__Exercise description__. Repeat every one of the records below verbatim, leaving out nothing.

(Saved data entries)
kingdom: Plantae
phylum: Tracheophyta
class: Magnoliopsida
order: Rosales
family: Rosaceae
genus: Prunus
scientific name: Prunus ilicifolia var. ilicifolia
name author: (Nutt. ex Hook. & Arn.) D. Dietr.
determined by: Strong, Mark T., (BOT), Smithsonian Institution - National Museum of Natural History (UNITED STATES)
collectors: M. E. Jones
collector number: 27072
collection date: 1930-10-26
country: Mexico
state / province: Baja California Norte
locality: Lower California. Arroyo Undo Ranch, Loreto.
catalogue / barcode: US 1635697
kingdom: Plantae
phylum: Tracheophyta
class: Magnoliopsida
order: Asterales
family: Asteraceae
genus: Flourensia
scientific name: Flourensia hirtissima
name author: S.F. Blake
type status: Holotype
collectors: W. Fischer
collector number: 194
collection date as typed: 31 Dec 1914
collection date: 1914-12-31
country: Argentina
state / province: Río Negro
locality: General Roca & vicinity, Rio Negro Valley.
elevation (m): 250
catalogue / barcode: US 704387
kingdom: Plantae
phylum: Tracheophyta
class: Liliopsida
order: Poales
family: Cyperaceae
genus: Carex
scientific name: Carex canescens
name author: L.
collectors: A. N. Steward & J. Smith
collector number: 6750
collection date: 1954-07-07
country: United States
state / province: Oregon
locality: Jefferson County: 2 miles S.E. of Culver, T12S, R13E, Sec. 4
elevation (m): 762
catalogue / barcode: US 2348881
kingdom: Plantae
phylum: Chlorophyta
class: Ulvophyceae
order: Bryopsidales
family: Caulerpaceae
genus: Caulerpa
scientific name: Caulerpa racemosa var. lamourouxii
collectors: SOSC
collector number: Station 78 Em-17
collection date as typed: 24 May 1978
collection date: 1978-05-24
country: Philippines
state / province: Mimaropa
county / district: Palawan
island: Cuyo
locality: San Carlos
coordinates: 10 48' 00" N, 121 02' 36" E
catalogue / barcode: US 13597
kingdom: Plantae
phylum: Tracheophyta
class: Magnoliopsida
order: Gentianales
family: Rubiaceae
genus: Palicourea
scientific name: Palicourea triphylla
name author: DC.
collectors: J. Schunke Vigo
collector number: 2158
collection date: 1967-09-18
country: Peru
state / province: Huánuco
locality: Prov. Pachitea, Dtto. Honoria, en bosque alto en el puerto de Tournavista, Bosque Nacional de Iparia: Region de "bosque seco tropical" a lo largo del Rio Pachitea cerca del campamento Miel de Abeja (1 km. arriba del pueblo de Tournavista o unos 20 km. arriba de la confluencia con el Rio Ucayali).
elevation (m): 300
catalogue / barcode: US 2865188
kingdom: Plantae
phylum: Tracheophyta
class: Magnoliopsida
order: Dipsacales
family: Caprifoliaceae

__Worked solution__.
kingdom: Plantae
phylum: Tracheophyta
class: Magnoliopsida
order: Rosales
family: Rosaceae
genus: Prunus
scientific name: Prunus ilicifolia var. ilicifolia
name author: (Nutt. ex Hook. & Arn.) D. Dietr.
determined by: Strong, Mark T., (BOT), Smithsonian Institution - National Museum of Natural History (UNITED STATES)
collectors: M. E. Jones
collector number: 27072
collection date: 1930-10-26
country: Mexico
state / province: Baja California Norte
locality: Lower California. Arroyo Undo Ranch, Loreto.
catalogue / barcode: US 1635697
kingdom: Plantae
phylum: Tracheophyta
class: Magnoliopsida
order: Asterales
family: Asteraceae
genus: Flourensia
scientific name: Flourensia hirtissima
name author: S.F. Blake
type status: Holotype
collectors: W. Fischer
collector number: 194
collection date as typed: 31 Dec 1914
collection date: 1914-12-31
country: Argentina
state / province: Río Negro
locality: General Roca & vicinity, Rio Negro Valley.
elevation (m): 250
catalogue / barcode: US 704387
kingdom: Plantae
phylum: Tracheophyta
class: Liliopsida
order: Poales
family: Cyperaceae
genus: Carex
scientific name: Carex canescens
name author: L.
collectors: A. N. Steward & J. Smith
collector number: 6750
collection date: 1954-07-07
country: United States
state / province: Oregon
locality: Jefferson County: 2 miles S.E. of Culver, T12S, R13E, Sec. 4
elevation (m): 762
catalogue / barcode: US 2348881
kingdom: Plantae
phylum: Chlorophyta
class: Ulvophyceae
order: Bryopsidales
family: Caulerpaceae
genus: Caulerpa
scientific name: Caulerpa racemosa var. lamourouxii
collectors: SOSC
collector number: Station 78 Em-17
collection date as typed: 24 May 1978
collection date: 1978-05-24
country: Philippines
state / province: Mimaropa
county / district: Palawan
island: Cuyo
locality: San Carlos
coordinates: 10 48' 00" N, 121 02' 36" E
catalogue / barcode: US 13597
kingdom: Plantae
phylum: Tracheophyta
class: Magnoliopsida
order: Gentianales
family: Rubiaceae
genus: Palicourea
scientific name: Palicourea triphylla
name author: DC.
collectors: J. Schunke Vigo
collector number: 2158
collection date: 1967-09-18
country: Peru
state / province: Huánuco
locality: Prov. Pachitea, Dtto. Honoria, en bosque alto en el puerto de Tournavista, Bosque Nacional de Iparia: Region de "bosque seco tropical" a lo largo del Rio Pachitea cerca del campamento Miel de Abeja (1 km. arriba del pueblo de Tournavista o unos 20 km. arriba de la confluencia con el Rio Ucayali).
elevation (m): 300
catalogue / barcode: US 2865188
kingdom: Plantae
phylum: Tracheophyta
class: Magnoliopsida
order: Dipsacales
family: Caprifoliaceae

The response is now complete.